Misery

Young people are more miserable than ever under Obama, according to the “Young America Foundation” misery index:

Youth unemployment in 2014 was 18.1 percent (18.1 on YMI), with almost six million young people between the ages of 16 and 24 not in school or work. Many young people are simply giving up on finding employment.

Student loan debt for 2014 rings in at a record-breaking $30,000 (30.0 on YMI). Student debt has risen at an average of six percent per year since 2008, and today, 70% of college seniors graduate with student loan debt. In addition, the job market still hasn’t recovered, leaving many recent graduates with little or no income to pay back their loans.

National debt per capita for 2014 is the highest it’s ever been at $58,437 (58.4 on YMI). Young people will be stuck paying for government debt they had no part in creating, and they’ll have to do it with less discretionary income than ever before because of record-high levels of student loan debt.

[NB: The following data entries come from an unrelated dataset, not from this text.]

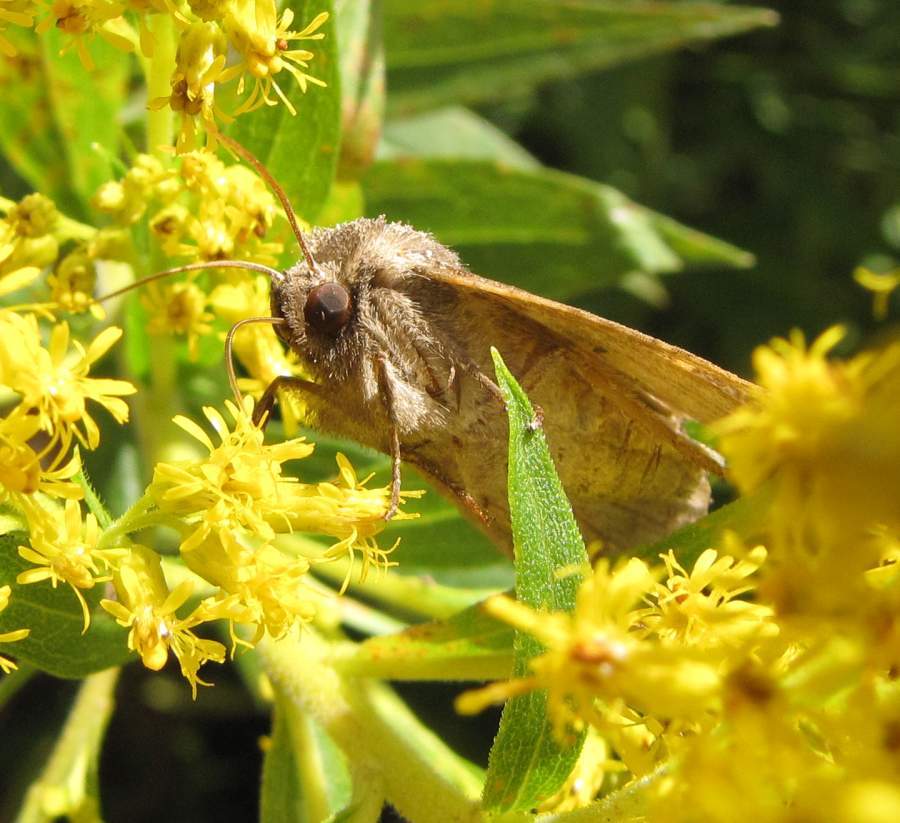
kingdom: Animalia
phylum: Arthropoda
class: Insecta
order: Lepidoptera
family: Noctuidae
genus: Papaipema
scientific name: Papaipema nelita
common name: Coneflower borer moth
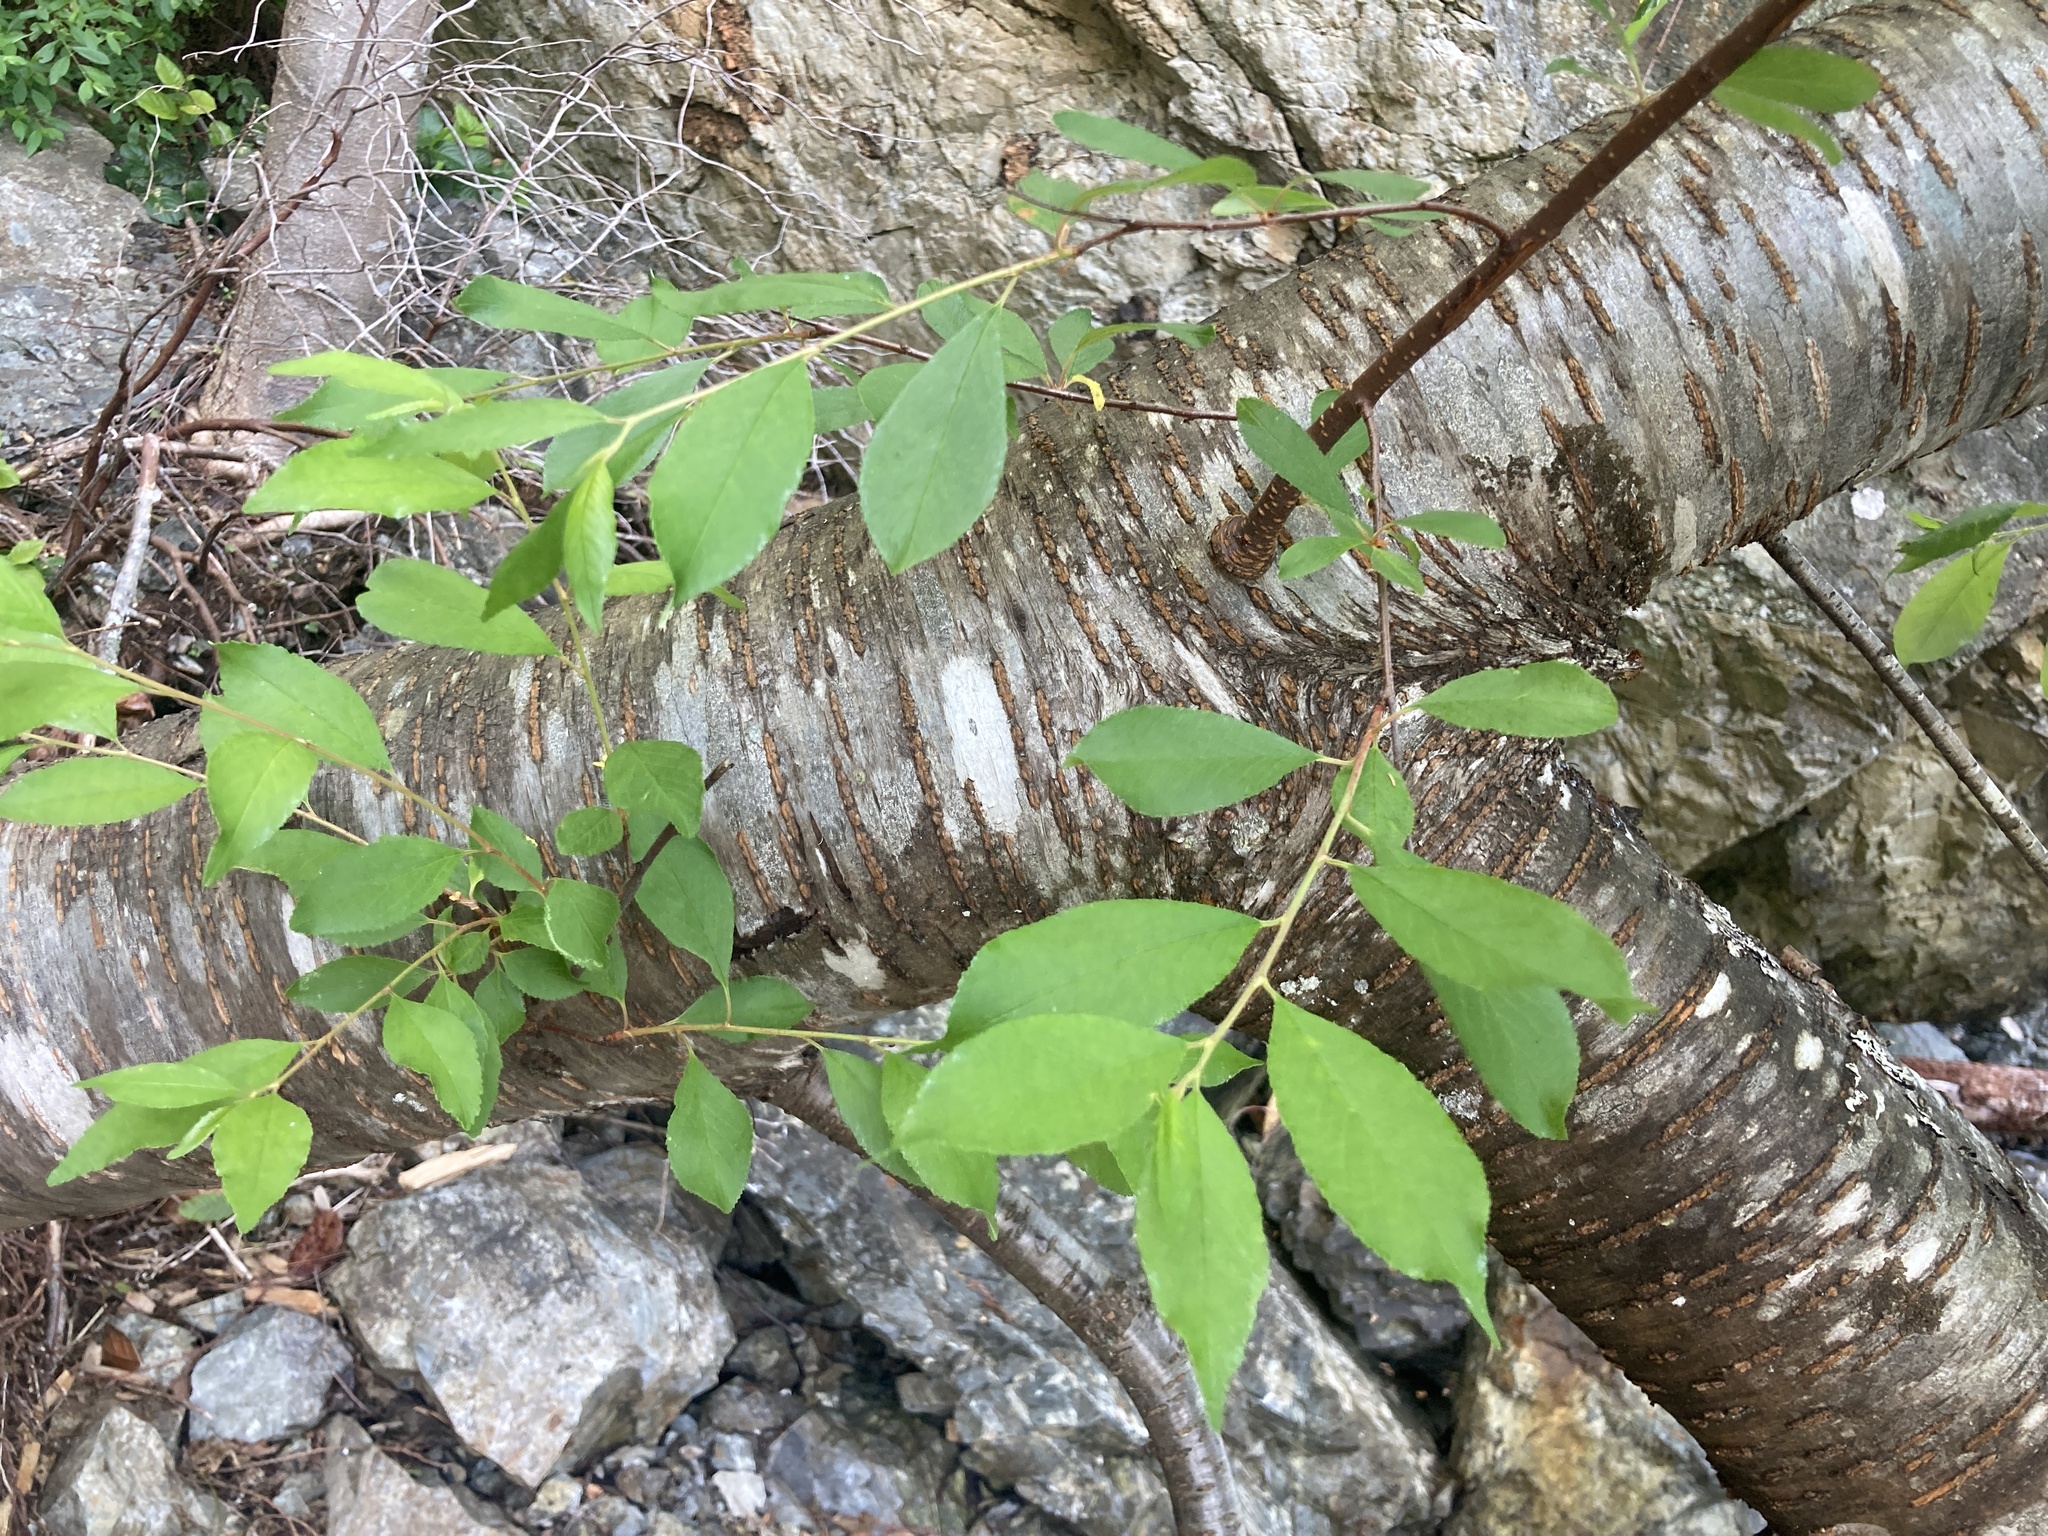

Add it all up, and the YMI comes out to an astonishing 106.5 up from 98.6 in 2013.

I think the index needs to weight unemployment higher – it’s a much greater contributor to personal misery than the national debt, which is pretty abstract to most people (so far).

But it remains a fact that the kids that voted for Obama have got to be regretting the choice, someday soon here…

8 thoughts on “Misery

  1. “But it remains a fact that the kids that voted for Obama have got to be regretting the choice, someday soon here…”
    They will blame the Republicans for their problems.

  2. What PM says. They have to understand the cause of their problems first. Now in a world where young people campaign for minimum wage hikes, I would posit that the level of youthful obtuseness rivals that of the mainstream media, which is saying something.

    And the misery index resurfaces….all we need now is for Obama to start wearing a cardigan into the Oval Office and turn the heat down in the White House…..

  3. A good example of how our biased media distorts public policy debates:
    A few years ago, when oil soared to well over $100, the common wisdom, endlessly repeated by the liberal arts people that dominate our media, was that oil was a global market commodity, and there was nothing — nothing! — the US could do about the price of oil.
    Oil dropped below $50/bbl today, in large part because US fracking tech has crippled OPEC.
    Have you heard anyone in the MSM mention that they were 100% wrong about the simple economics of supply and demand?
    If oil goes back above $100/bbl, you will again hear from MSM journalists that there is nothing — nothing! — that the US can do lower oil prices. They forget nothing, they learn nothing.

  4. I’ve been having a bit of fun with a couple of my kids’ friends who were quite vocal about loving them some Obama at the ballot box. The dew is off the rose for some.

  5. Mitch:

    Don’t forget that Obama after he took over the student loan industry as part of Obamacare has been promising interest rate relief on the loans and other promises of economic aide to reduce that student loan debt.

    Will Hillary do the same?

    Walter Hanson
    Minneapolis, MN

  6. I can’t see Troy’s graph, but it does strike me that we ought to spend more time pointing out that purposeless government spending can and does put people out of work, generally those who are economically most defenseless to begin with.

  7. bikebubba, government spending per se has no positive multiplier. Consumer spending does have a positive multiplier. Keynes demonstrated this. Also, every penny not spent on imports increases national GDP. Keynes demonstrated this as well.
    We have fallen so far in educating our humanities majors in the humanities that journalists who to top schools do not understand that a tax cut is more of a keyensian stimulus than government deficit spending.